Я сидел, молчал и удивлялся: ну что за охота дяде Шуре рассусоливать о таких мелочах? Ну трепанул я — эва, подумаешь, ведь это же литература. Зато как у меня в рассказе все интересно: четырнадцатилетний Валька Туз обижен человеческим обществом и убегает в беспризорники, чтобы найти справедливость на земле. Он на товарных поездах скитается по городам, ловко извлекая кошельки из карманов богачей. Однако тут его хватают злые легавые. Тогда Валька выламывает тюремную решетку и прыгает с шестого этажа прямо на мощенную булыжником улицу. Смерть его как будто неминуема? Но… он падает в случайно проезжавший красный лимузин. Не задумываясь, Валька Туз душит пузатого обладателя автомобиля и спокойно закуривает. Красавица нэпманша тут же влюбляется в него, дарит мужнин чемодан с золотом, но Валька презрительно хохочет ей в лицо: «И ты думаешь, я тебе продамся, прекрасная ты стерва? Я люблю вольную свободу и благородную душой маруху Гортензию». И всю эту историю рассказывает мне сам гордый оголец Валька Туз, а вокруг лежит ночная степь, сверкает золотой костер и задумчиво плещется море. (Кстати, моря я никогда не видел и, описывая его, фантазировал как умел.)
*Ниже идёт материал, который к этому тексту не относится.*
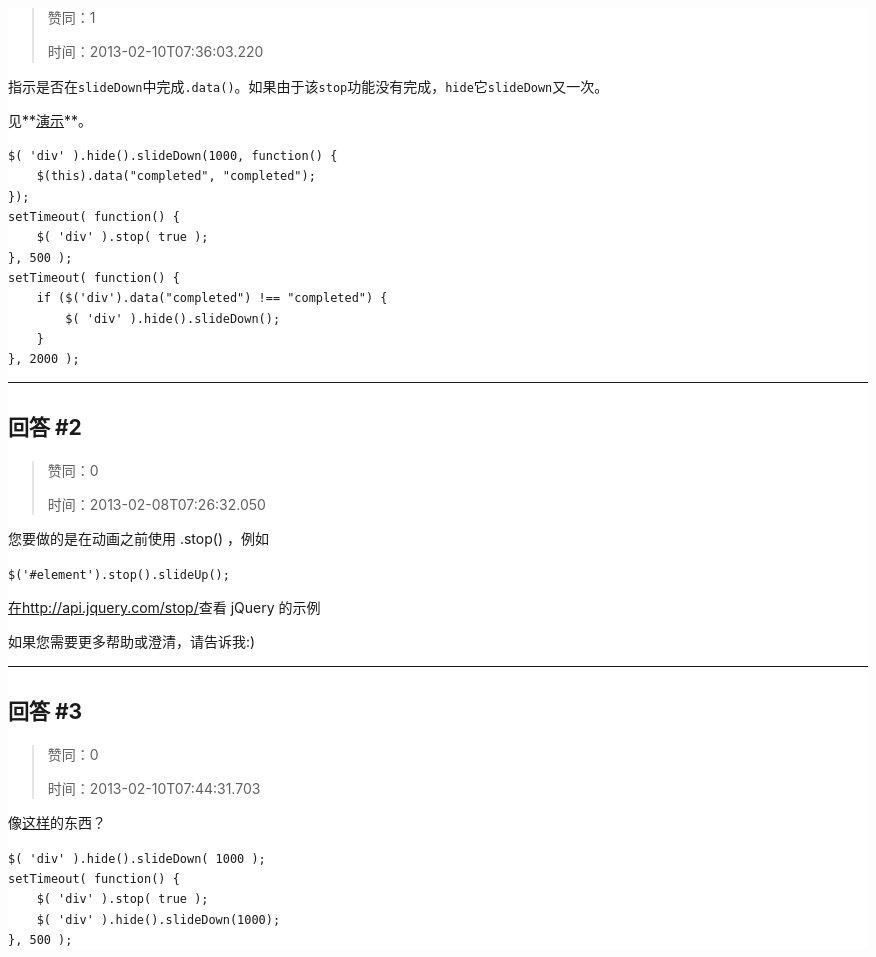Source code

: > 赞同：1
> 
> 时间：2013-02-10T07:36:03.220

指示是否在`slideDown`中完成`.data()`。如果由于该`stop`功能没有完成，`hide`它`slideDown`又一次。

见**[演示](http://jsfiddle.net/GRRhy/1/)**。

```
$( 'div' ).hide().slideDown(1000, function() {
    $(this).data("completed", "completed");
});
setTimeout( function() {
    $( 'div' ).stop( true );
}, 500 );
setTimeout( function() {
    if ($('div').data("completed") !== "completed") {
        $( 'div' ).hide().slideDown();
    }
}, 2000 ); 
```

* * *

## 回答 #2

> 赞同：0
> 
> 时间：2013-02-08T07:26:32.050

您要做的是在动画之前使用 .stop() ，例如

```
$('#element').stop().slideUp(); 
```

[在http://api.jquery.com/stop/](http://api.jquery.com/stop/)查看 jQuery 的示例

如果您需要更多帮助或澄清，请告诉我:)

* * *

## 回答 #3

> 赞同：0
> 
> 时间：2013-02-10T07:44:31.703

像[这样](http://jsfiddle.net/mmUZs/1/)的东西？

```
$( 'div' ).hide().slideDown( 1000 );
setTimeout( function() {
    $( 'div' ).stop( true );
    $( 'div' ).hide().slideDown(1000);
}, 500 ); 
```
Однажды вместо разбора очередного рассказа дядя Шура некоторое время молча ходил по комнате. В открытую форточку втекали сладкий запах лопнувших тополевых почек, пение дрозда, мягкий стук экипажа по весенней промытой мостовой.
— Скажи, Виктор, каких ты знаешь русских писателей?
Я назвал две-три малоизвестные фамилии; рассказы этих авторов я недавно прочитал в железнодорожной газетке. Дядя Шура круто остановился возле меня, и черные брови его нетерпеливо сошлись.
— Я тебя спрашиваю не о случайных людях в искусстве, а о писателях-классиках! Дались ему классики!